— begin Given data —
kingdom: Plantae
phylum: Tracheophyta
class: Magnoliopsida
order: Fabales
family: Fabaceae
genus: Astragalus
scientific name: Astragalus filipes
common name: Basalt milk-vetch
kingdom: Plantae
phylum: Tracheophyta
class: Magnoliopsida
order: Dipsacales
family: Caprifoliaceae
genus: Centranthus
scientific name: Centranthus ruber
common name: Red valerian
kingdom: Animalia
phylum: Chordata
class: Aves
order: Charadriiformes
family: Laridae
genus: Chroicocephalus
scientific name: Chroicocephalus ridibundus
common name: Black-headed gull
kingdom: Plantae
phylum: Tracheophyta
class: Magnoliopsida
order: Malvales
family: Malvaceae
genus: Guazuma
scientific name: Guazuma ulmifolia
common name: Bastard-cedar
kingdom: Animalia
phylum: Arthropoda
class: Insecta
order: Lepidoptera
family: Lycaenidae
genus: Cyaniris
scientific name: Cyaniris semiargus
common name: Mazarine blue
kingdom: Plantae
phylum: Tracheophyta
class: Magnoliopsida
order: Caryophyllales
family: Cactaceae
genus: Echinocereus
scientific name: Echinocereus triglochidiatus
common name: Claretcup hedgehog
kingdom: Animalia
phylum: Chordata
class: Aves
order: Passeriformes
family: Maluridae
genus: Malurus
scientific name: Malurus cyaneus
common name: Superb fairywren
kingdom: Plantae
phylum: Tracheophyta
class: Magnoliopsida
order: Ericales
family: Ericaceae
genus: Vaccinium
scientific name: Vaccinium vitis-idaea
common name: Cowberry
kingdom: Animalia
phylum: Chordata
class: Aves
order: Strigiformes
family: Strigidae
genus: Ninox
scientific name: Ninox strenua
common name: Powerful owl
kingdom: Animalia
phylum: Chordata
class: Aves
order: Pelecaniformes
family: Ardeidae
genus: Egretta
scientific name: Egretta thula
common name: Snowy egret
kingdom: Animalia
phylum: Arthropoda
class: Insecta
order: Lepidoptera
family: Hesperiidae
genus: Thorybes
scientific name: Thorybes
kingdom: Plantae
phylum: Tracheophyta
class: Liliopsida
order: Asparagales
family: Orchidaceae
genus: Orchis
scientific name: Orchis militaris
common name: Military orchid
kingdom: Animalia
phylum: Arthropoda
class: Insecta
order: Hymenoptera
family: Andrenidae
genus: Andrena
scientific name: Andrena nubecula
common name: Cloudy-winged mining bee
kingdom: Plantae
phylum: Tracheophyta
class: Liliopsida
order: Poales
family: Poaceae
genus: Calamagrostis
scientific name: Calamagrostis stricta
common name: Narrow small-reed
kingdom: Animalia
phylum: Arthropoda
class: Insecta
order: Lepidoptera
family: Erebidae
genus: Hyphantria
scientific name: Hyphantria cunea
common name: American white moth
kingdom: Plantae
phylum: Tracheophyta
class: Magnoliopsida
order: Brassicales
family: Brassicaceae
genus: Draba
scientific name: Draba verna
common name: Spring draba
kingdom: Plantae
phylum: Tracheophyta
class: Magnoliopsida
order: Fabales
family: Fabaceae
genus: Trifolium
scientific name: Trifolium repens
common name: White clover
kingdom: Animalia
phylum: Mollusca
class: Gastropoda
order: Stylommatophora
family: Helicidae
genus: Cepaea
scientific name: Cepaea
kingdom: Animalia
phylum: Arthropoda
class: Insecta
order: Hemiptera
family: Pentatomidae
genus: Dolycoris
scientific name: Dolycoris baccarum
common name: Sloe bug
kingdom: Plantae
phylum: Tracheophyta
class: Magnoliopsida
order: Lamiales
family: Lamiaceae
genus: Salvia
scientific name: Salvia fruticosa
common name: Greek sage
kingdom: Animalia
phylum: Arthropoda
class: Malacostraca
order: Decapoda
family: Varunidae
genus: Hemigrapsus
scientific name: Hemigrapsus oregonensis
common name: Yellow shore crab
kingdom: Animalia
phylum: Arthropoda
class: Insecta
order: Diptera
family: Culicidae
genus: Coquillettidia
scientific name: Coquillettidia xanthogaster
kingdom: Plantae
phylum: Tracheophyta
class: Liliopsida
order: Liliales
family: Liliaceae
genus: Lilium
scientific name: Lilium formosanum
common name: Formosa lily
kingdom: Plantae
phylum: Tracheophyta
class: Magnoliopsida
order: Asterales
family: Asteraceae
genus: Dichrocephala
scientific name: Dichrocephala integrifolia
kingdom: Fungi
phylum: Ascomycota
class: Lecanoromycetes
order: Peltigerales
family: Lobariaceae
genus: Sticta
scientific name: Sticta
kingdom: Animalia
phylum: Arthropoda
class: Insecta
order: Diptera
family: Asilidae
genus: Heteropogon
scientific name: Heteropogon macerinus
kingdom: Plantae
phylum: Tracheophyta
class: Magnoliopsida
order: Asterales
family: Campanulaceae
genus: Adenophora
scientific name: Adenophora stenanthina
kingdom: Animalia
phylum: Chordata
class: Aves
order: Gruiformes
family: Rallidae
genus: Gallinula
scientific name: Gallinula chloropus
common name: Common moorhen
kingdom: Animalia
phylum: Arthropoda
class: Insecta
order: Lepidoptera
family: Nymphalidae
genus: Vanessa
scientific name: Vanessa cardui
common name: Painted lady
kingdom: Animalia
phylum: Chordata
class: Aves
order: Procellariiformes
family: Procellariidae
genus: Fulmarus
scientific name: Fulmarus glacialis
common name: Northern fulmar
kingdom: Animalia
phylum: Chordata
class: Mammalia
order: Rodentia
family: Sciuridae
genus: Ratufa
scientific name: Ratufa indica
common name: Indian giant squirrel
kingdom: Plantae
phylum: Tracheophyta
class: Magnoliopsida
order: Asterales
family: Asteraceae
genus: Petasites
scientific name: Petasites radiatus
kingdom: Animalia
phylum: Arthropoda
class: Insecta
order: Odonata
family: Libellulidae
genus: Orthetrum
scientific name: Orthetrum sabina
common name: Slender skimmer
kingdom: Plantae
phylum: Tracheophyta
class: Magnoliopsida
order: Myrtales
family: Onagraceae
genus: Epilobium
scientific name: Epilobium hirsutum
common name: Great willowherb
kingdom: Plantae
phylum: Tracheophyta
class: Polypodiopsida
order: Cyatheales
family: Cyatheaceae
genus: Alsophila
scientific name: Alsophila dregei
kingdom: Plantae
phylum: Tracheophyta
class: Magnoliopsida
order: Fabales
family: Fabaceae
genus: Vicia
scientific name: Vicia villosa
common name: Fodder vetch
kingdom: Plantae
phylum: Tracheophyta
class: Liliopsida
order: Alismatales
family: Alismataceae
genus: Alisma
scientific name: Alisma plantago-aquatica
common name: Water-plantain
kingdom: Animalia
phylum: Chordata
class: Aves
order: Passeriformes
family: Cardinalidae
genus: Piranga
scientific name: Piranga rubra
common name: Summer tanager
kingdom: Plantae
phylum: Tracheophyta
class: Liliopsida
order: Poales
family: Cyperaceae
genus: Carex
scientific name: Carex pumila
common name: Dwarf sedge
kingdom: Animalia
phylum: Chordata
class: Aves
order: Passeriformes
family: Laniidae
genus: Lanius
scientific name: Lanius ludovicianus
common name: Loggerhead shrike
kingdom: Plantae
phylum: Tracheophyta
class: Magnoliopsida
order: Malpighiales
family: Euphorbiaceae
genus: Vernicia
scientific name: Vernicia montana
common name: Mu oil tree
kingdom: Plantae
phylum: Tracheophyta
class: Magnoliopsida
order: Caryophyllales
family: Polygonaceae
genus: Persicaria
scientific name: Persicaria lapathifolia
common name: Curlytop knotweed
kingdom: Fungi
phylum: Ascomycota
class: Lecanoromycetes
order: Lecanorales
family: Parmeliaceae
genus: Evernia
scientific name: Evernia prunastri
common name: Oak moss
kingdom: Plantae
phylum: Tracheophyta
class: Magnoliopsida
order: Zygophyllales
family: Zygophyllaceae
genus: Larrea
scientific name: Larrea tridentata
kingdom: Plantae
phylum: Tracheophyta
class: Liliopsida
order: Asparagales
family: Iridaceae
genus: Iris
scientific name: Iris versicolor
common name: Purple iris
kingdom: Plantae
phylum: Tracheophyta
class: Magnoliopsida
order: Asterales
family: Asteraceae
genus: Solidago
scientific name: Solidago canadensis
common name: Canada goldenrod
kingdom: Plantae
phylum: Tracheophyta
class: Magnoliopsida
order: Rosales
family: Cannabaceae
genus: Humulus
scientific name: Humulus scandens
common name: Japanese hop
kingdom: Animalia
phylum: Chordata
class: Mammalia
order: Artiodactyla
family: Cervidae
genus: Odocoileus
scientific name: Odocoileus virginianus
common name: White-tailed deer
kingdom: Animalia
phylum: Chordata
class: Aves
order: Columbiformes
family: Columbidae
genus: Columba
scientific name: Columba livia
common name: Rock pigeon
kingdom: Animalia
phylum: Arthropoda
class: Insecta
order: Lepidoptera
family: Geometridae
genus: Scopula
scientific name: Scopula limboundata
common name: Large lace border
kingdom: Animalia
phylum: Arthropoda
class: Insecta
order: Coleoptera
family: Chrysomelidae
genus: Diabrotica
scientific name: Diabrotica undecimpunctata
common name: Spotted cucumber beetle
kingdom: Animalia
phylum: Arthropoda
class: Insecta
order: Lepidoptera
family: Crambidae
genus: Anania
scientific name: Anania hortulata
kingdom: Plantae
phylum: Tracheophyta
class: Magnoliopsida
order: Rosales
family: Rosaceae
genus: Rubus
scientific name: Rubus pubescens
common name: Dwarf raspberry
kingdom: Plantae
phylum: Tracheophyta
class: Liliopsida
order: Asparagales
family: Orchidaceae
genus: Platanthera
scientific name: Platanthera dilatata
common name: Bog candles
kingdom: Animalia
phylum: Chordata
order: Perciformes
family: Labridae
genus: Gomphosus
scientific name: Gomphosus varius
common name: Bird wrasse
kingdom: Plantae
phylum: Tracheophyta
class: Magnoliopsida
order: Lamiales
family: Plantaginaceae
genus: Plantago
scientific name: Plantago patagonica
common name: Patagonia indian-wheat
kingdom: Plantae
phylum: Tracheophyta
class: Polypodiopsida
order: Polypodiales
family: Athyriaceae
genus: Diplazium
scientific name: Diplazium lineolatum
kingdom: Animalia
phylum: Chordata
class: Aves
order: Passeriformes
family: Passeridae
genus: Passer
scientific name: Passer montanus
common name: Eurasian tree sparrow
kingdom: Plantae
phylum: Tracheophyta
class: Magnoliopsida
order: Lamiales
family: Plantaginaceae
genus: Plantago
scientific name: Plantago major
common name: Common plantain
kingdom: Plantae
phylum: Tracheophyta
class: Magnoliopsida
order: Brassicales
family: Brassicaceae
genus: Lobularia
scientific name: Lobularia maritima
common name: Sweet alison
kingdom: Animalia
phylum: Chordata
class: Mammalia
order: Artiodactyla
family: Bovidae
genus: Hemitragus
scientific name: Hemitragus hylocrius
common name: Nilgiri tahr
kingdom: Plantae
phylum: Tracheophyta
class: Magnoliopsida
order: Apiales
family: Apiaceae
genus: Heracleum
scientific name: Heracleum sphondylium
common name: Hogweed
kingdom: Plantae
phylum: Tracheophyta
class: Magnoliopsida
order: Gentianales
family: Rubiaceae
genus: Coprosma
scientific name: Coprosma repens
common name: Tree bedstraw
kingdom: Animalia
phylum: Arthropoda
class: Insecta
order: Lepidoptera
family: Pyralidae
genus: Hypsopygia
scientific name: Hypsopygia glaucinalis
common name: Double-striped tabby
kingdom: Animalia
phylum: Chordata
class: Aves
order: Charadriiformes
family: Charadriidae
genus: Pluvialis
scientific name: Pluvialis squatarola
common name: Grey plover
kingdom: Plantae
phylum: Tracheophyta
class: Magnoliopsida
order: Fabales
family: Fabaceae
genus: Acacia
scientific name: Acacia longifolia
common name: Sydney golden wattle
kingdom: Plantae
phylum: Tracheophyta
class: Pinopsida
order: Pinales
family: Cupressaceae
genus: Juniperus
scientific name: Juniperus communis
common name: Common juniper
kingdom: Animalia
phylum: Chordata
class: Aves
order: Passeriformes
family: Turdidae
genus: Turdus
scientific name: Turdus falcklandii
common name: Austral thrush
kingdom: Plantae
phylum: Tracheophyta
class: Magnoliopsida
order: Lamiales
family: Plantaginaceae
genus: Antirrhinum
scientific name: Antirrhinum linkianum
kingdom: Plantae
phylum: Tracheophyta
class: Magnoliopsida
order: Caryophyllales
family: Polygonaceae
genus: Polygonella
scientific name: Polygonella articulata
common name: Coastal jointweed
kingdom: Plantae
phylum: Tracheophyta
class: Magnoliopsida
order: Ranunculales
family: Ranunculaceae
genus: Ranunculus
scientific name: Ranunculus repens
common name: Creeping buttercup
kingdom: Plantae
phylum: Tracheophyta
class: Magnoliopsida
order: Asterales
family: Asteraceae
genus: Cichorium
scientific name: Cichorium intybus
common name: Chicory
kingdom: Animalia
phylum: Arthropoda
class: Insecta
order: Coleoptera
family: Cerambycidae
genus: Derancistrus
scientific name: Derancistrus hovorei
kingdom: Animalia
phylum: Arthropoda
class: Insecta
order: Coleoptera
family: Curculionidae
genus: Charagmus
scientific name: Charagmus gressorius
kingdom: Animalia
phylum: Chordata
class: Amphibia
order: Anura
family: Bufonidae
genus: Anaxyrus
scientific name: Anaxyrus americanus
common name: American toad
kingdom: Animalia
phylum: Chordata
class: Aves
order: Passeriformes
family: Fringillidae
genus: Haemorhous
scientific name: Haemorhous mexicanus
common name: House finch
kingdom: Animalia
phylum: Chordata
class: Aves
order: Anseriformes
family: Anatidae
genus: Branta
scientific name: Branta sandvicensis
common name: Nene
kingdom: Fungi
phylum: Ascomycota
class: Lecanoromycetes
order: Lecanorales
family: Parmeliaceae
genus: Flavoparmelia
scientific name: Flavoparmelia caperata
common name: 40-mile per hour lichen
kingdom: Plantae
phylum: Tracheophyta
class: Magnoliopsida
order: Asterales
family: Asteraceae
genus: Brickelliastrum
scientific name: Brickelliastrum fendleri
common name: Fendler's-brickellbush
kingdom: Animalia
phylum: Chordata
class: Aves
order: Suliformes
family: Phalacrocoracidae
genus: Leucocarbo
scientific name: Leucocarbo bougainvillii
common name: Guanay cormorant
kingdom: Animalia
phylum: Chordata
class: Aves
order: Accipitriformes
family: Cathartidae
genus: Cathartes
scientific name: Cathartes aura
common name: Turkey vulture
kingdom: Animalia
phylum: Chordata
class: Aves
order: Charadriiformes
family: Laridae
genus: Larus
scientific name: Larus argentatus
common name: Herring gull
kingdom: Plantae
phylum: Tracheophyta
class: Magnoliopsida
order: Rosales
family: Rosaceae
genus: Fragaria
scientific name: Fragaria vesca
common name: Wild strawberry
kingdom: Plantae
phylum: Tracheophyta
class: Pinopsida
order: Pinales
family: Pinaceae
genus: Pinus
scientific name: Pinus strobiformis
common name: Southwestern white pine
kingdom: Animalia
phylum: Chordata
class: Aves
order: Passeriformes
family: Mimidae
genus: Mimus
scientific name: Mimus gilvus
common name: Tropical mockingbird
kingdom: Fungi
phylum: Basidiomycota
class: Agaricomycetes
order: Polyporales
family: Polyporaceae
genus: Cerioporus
— end Given data —
- _Exercise_
Copy the rows above exactly, from the first line through the line containing "order: Dipsacales", and include that line.

- _Solution for this task_
kingdom: Plantae
phylum: Tracheophyta
class: Magnoliopsida
order: Fabales
family: Fabaceae
genus: Astragalus
scientific name: Astragalus filipes
common name: Basalt milk-vetch
kingdom: Plantae
phylum: Tracheophyta
class: Magnoliopsida
order: Dipsacales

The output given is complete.